For this exercise, please find the lines in the entries that include the word "background" and copy them.

**** Provided data

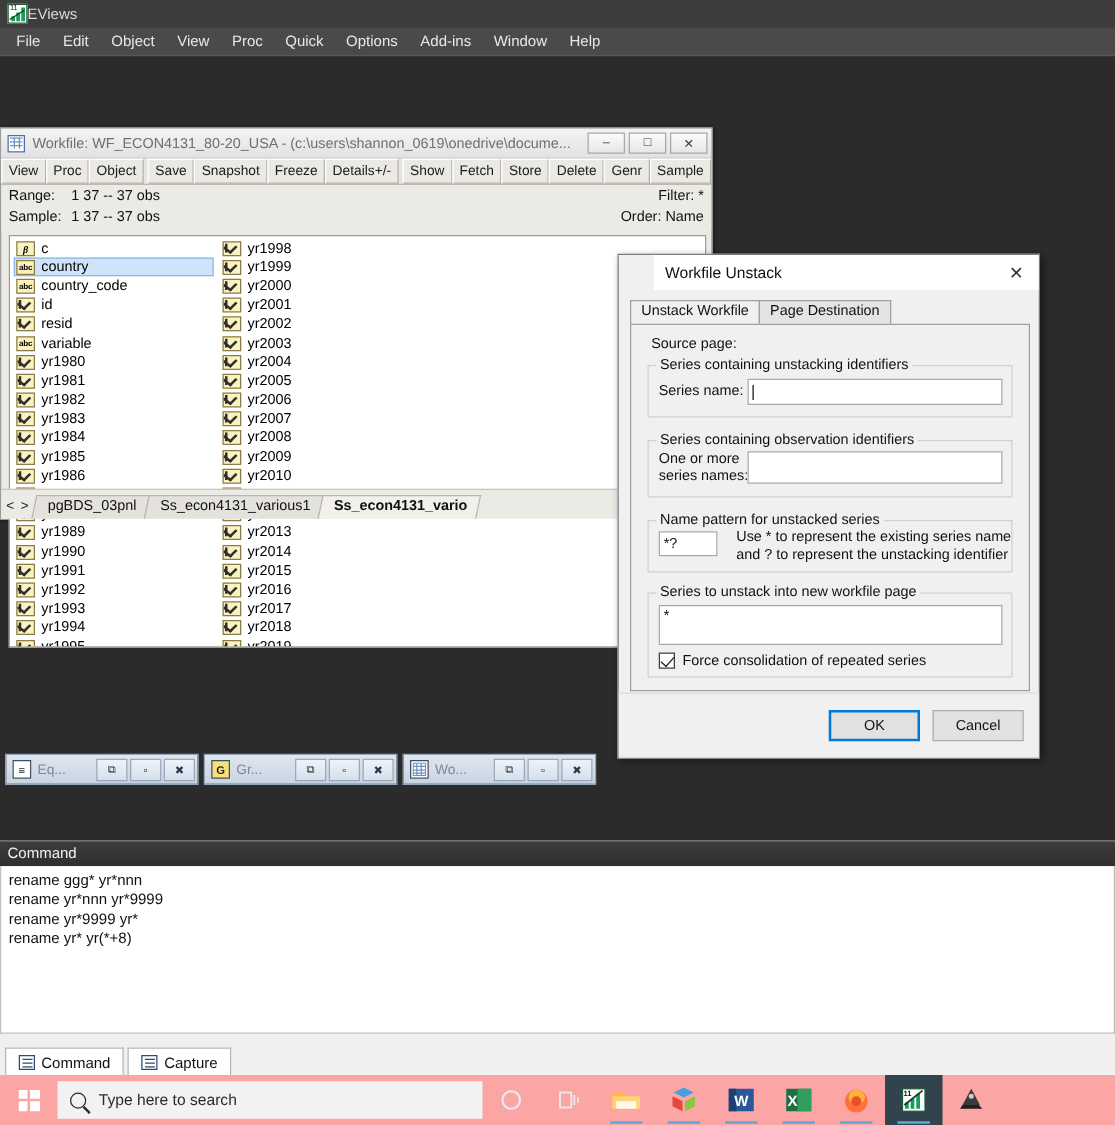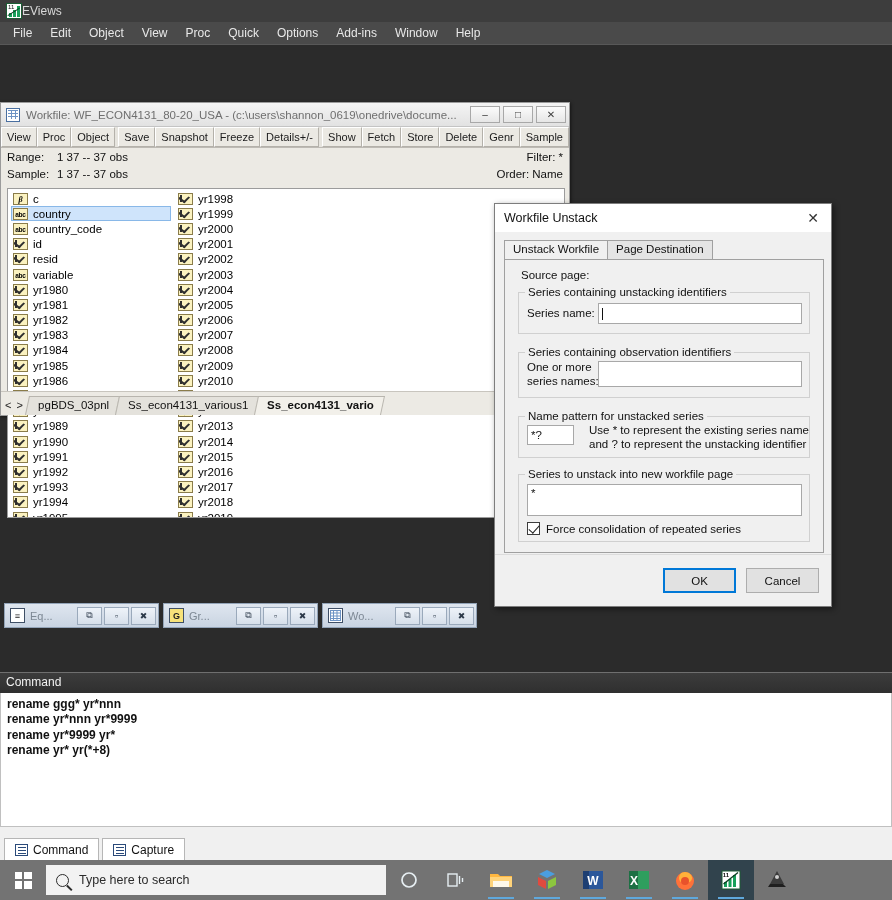--- a/index.html
+++ b/index.html
@@ -240,6 +240,7 @@
     position: absolute; left: 494px; top: 203px; width: 338px; height: 404px;
     background: #f0f0f0; border: 1px solid #7d7d7d;
     box-shadow: 2px 2px 6px rgba(0,0,0,.45);
+    padding-left: 28px;
   }
   #dlg-titlebar {
     height: 28px; background: #ffffff; display: flex; align-items: center;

********

• Problem solution
     background: #f0f0f0; border: 1px solid #7d7d7d;
     height: 28px; background: #ffffff; display: flex; align-items: center;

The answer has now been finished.